___ Supplied material ___
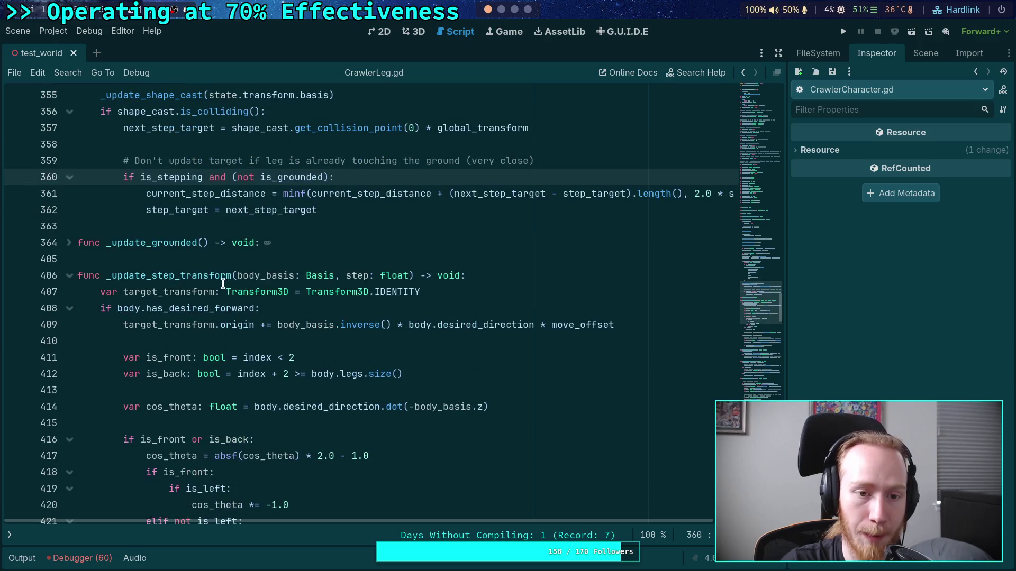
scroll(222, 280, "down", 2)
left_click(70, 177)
___
___ Supplied material ___
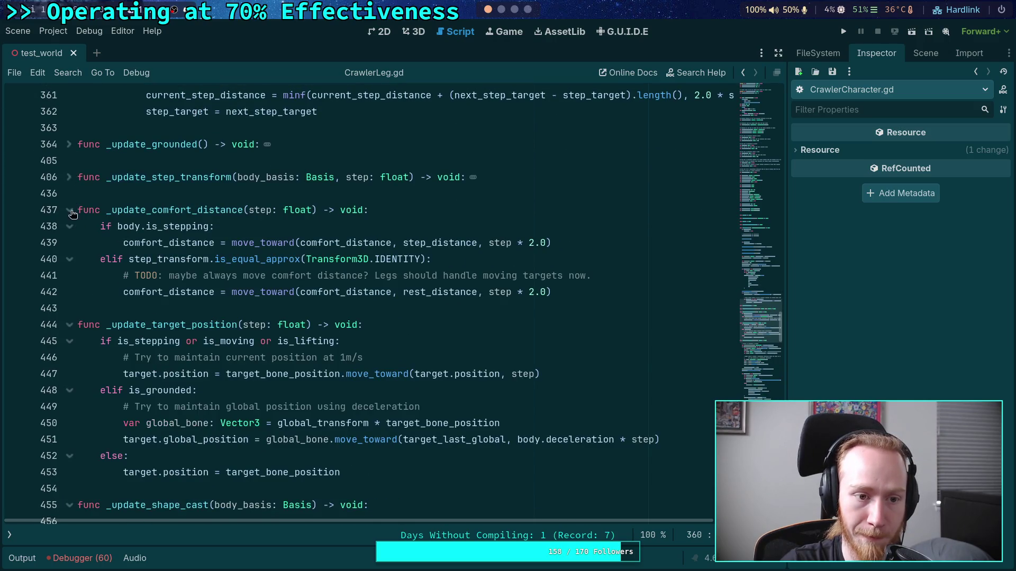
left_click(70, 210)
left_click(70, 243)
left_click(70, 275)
___
* The problem
Reproduce exactly, and with no other material, the lines between those holding "left_click(70, 210)" and "left_click(70, 275)", inclusive.

* Solution to this exercise
left_click(70, 210)
left_click(70, 243)
left_click(70, 275)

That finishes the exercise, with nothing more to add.